Variant of Vivian, from Latin 'vivianus' meaning alive or full of life.
Vivan is a variant form of Vivian, a name with ancient Latin and Celtic roots. The Latin "Vivianus" derives from "vivus," meaning "alive" or "lively," and the name was borne by several early Christian saints, most notably Saint Vivianus, a fifth-century bishop of Saintes in Gaul. That root meaning — simply, vibrantly alive — gives the name an intrinsic vitality that has sustained it across fifteen centuries of use.
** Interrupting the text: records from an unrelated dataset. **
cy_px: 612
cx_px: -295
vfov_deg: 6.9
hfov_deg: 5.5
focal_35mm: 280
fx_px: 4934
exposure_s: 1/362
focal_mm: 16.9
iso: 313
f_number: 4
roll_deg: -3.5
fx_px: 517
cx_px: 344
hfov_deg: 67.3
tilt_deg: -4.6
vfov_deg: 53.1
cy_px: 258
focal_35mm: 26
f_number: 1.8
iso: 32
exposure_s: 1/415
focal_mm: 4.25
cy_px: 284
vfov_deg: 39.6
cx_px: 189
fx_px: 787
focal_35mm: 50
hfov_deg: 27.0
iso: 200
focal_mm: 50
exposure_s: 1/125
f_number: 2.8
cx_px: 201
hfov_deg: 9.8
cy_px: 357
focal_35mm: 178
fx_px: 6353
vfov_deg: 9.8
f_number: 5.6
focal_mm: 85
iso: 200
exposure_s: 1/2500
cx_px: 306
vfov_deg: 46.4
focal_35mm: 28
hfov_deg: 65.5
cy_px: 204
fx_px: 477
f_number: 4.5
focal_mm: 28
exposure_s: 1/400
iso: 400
In medieval Britain, the spelling varied widely: Vivien, Vivienne, Viviane, and Vivan all appear in historical records, reflecting the fluid orthography of the age. The name's most enduring cultural avatar is Viviane, the Lady of the Lake in Arthurian legend — the enchantress who raised Lancelot, gifted Excalibur to Arthur, and ultimately imprisoned Merlin in a tower of air or a cave of crystal, depending on which cycle you follow. She is a figure of immense power, ambiguity, and wisdom: neither purely villain nor purely hero, but a force of nature operating by her own deep logic.
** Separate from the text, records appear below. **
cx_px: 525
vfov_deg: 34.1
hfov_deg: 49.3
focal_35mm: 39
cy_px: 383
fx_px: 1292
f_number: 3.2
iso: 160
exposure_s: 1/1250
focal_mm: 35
Alfred Lord Tennyson's Idylls of the King portrays her as "Vivien," seductive and manipulative, while other retellings restore her as a guardian and wise woman. The name carries all of that complexity. The spelling Vivan, shedding the final syllable, has a spare, modern quality — lighter on the tongue, gender-fluid in contemporary usage, and increasingly seen in South Asian naming traditions where it has been adopted phonetically. It manages to feel both ancient and contemporary, rooted and free.